Hello guys!
I have a problem om my 1GB Droplet with ‘mysqld’:
The droplet is configured via ServerPilot and everything works just fine.
My only problem is that when the server is being used (+50 users on the same time) the memory will go up, and use almost 900mb of RAM. I guess it’s cool, and the sites work fast and so on (Also got SWAP file in case) but my problem is that the memory wont go down again (To like 200-300 MB RAM). Is this normal behavior?

What to do: Reproduce the entire post about mysqld memory use on a 1GB Droplet word for word. The records that follow are independent material and are not connected to the text above.

Information:
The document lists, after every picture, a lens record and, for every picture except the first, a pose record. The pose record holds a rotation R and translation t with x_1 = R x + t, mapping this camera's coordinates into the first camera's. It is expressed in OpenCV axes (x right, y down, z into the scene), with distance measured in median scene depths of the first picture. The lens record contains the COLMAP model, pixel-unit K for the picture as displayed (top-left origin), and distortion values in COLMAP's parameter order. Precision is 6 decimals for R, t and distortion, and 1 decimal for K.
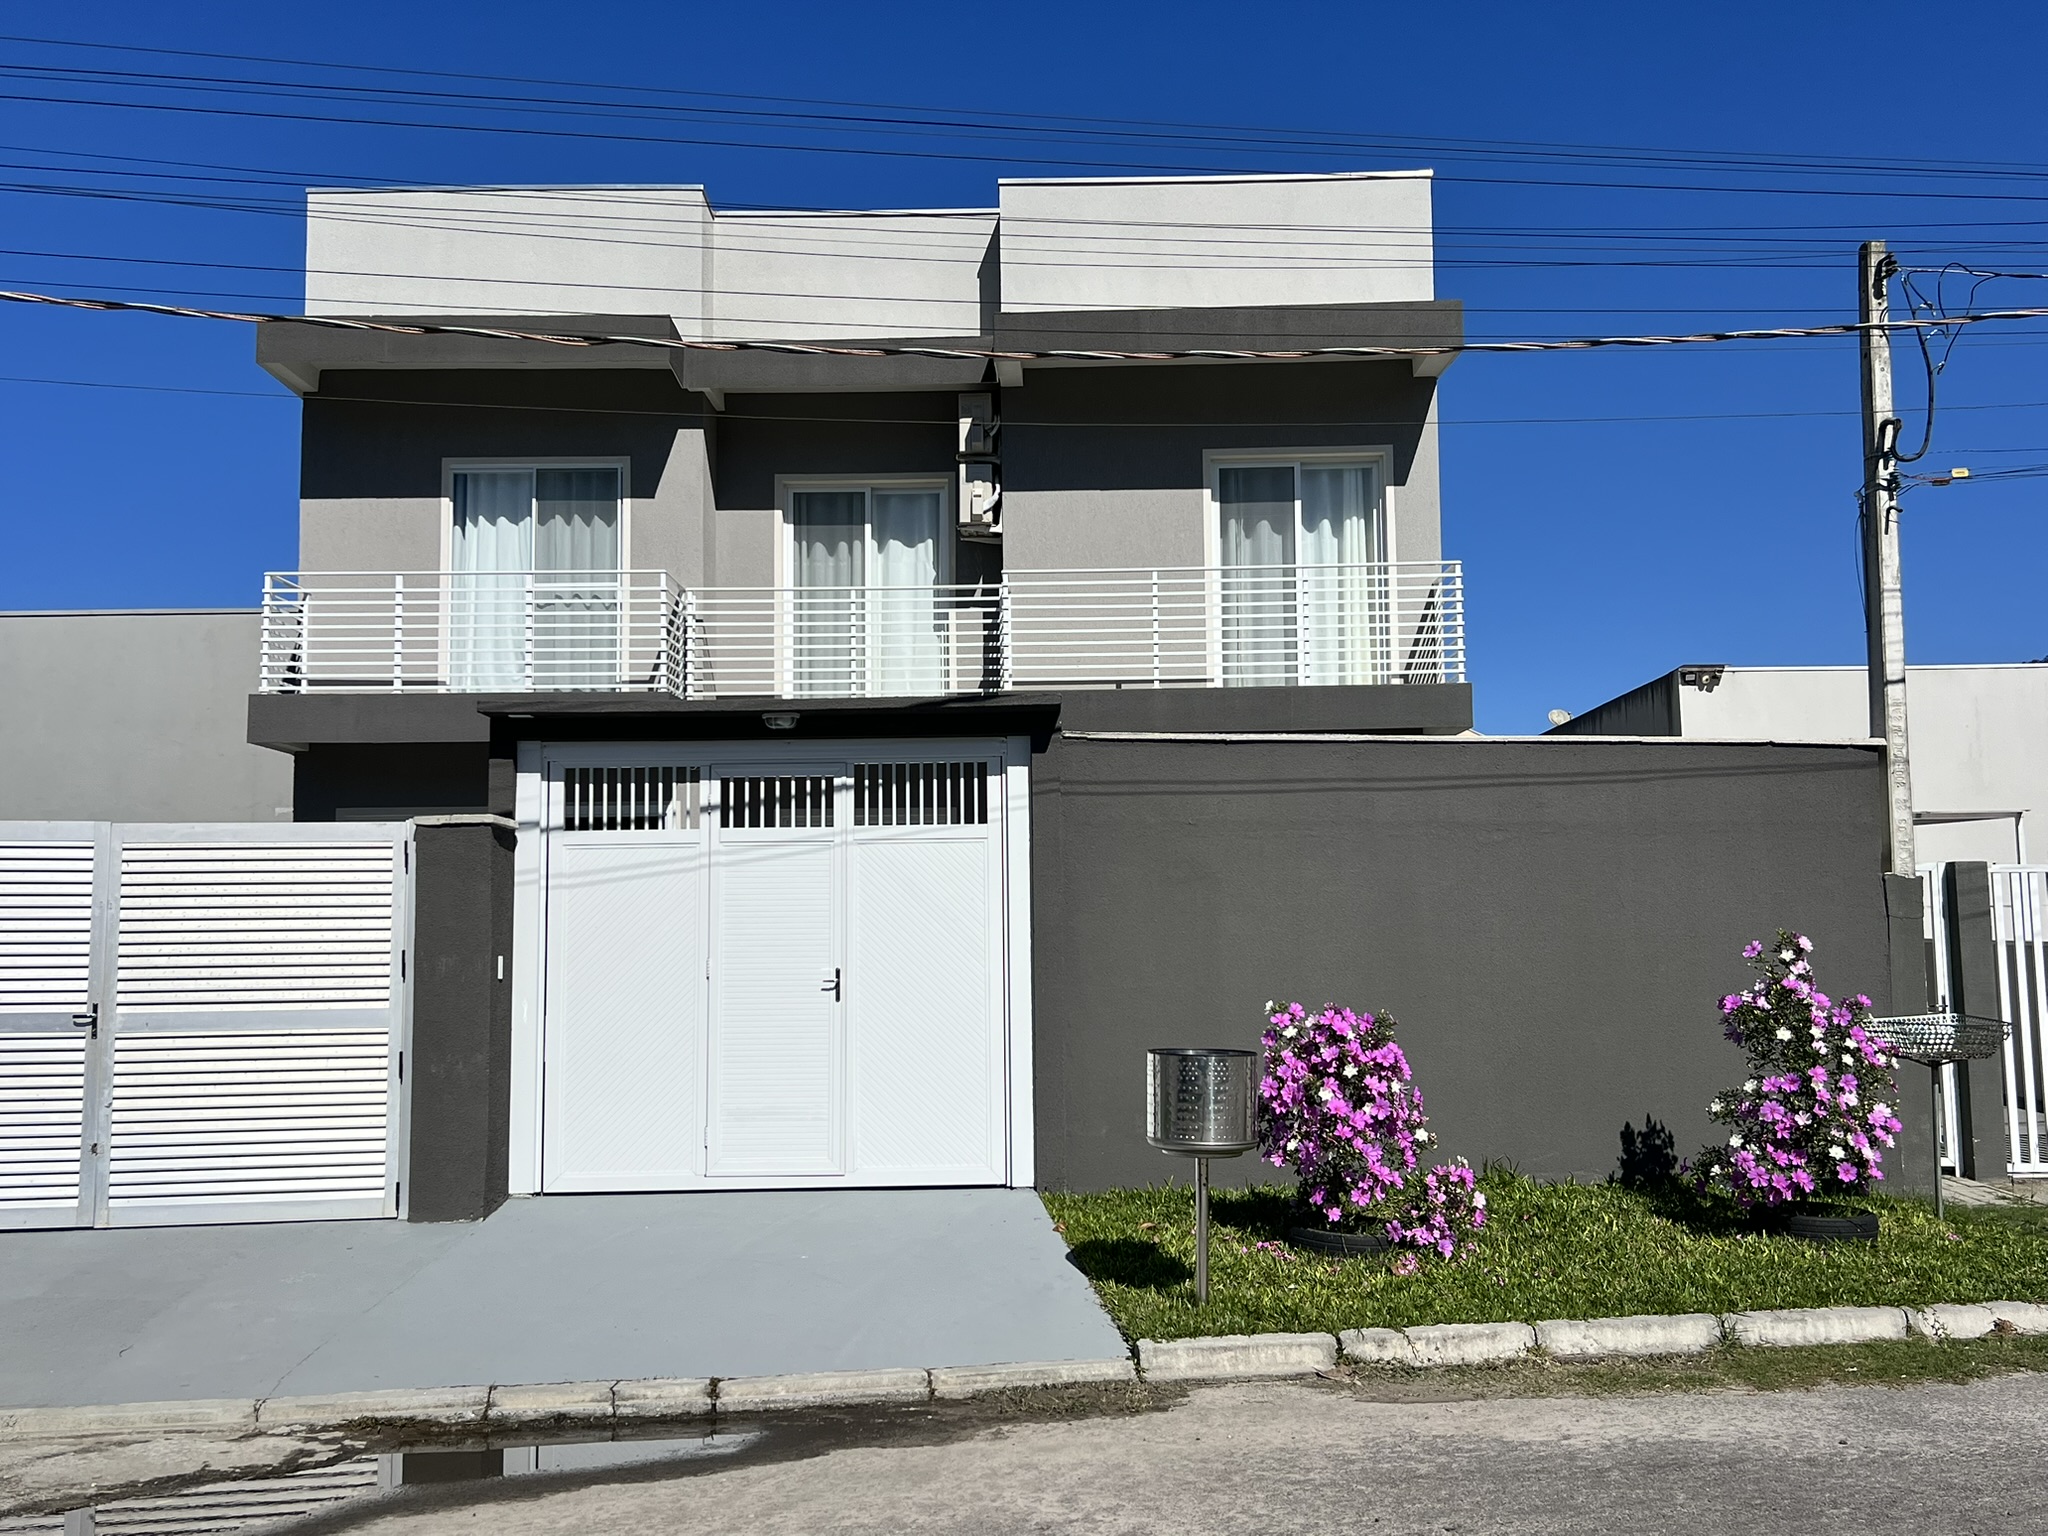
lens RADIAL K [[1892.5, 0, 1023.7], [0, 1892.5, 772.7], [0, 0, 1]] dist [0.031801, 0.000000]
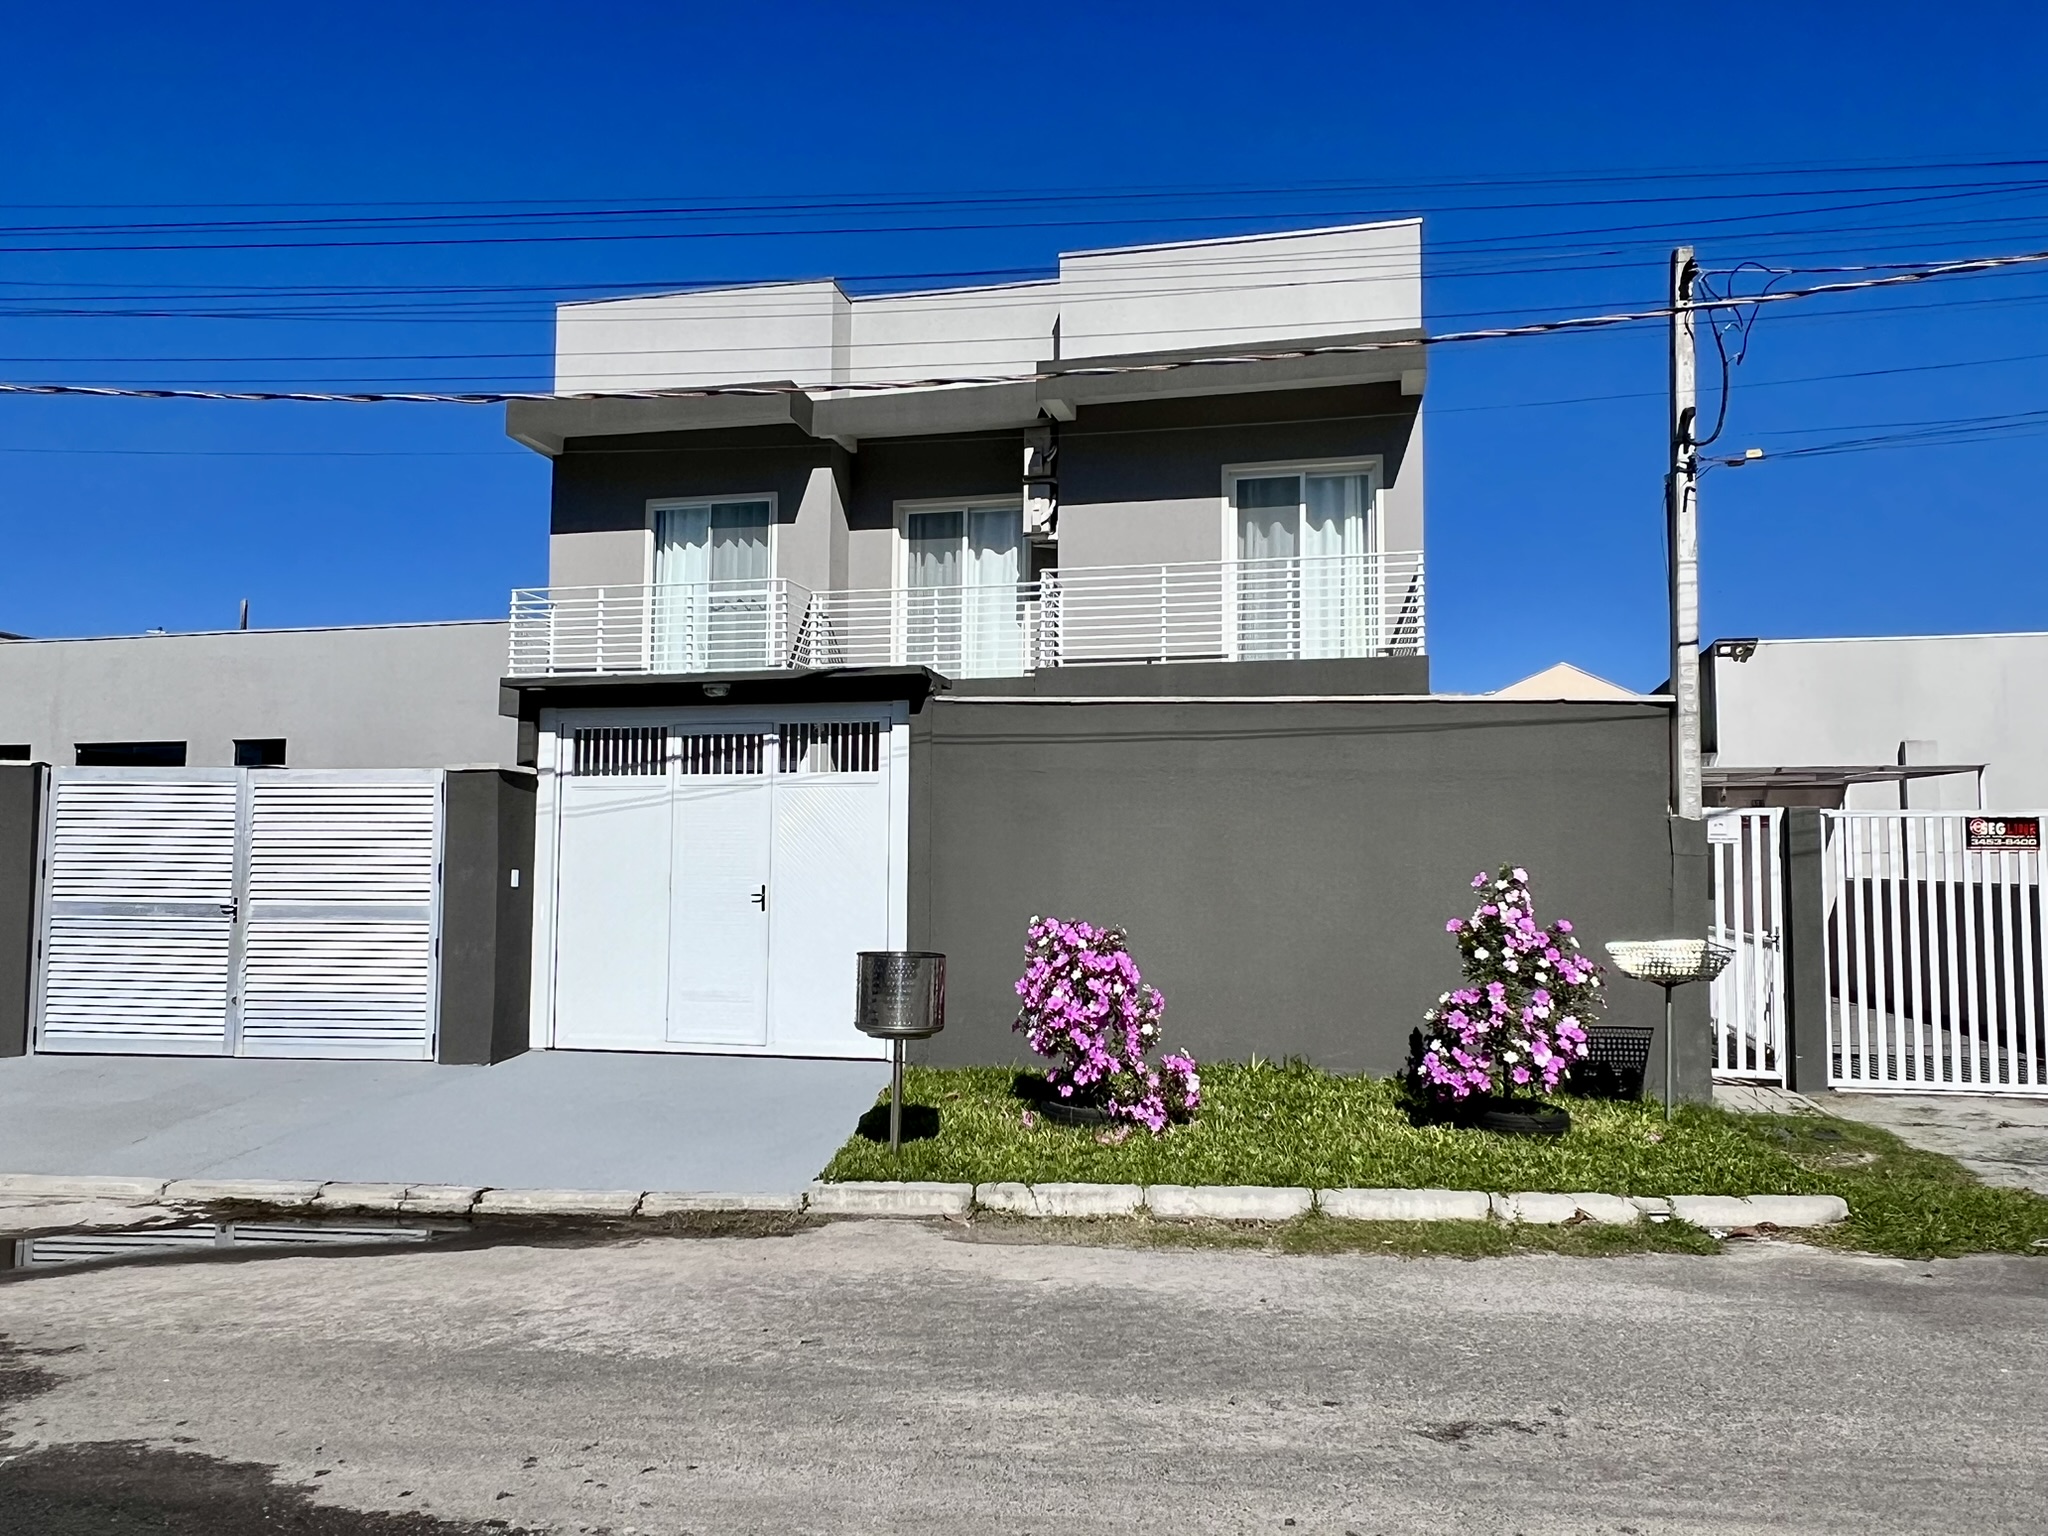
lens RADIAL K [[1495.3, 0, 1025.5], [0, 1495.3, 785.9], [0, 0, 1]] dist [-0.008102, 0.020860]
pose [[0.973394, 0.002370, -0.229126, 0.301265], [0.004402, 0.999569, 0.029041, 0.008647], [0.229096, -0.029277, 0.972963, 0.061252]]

---

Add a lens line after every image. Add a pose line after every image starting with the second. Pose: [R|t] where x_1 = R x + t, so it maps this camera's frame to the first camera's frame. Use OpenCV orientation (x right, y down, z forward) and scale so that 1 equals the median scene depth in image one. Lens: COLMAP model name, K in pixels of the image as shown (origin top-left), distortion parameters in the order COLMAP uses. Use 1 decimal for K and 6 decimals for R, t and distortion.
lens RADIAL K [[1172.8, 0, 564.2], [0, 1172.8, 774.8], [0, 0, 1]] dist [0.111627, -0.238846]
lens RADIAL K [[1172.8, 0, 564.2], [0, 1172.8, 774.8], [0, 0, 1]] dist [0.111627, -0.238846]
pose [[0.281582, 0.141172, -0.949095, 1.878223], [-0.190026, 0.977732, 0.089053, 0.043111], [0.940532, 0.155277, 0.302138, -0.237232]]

Answer to the problem:
Hello guys!
I have a problem om my 1GB Droplet with ‘mysqld’:
The droplet is configured via ServerPilot and everything works just fine.
My only problem is that when the server is being used (+50 users on the same time) the memory will go up, and use almost 900mb of RAM. I guess it’s cool, and the sites work fast and so on (Also got SWAP file in case) but my problem is that the memory wont go down again (To like 200-300 MB RAM). Is this normal behavior?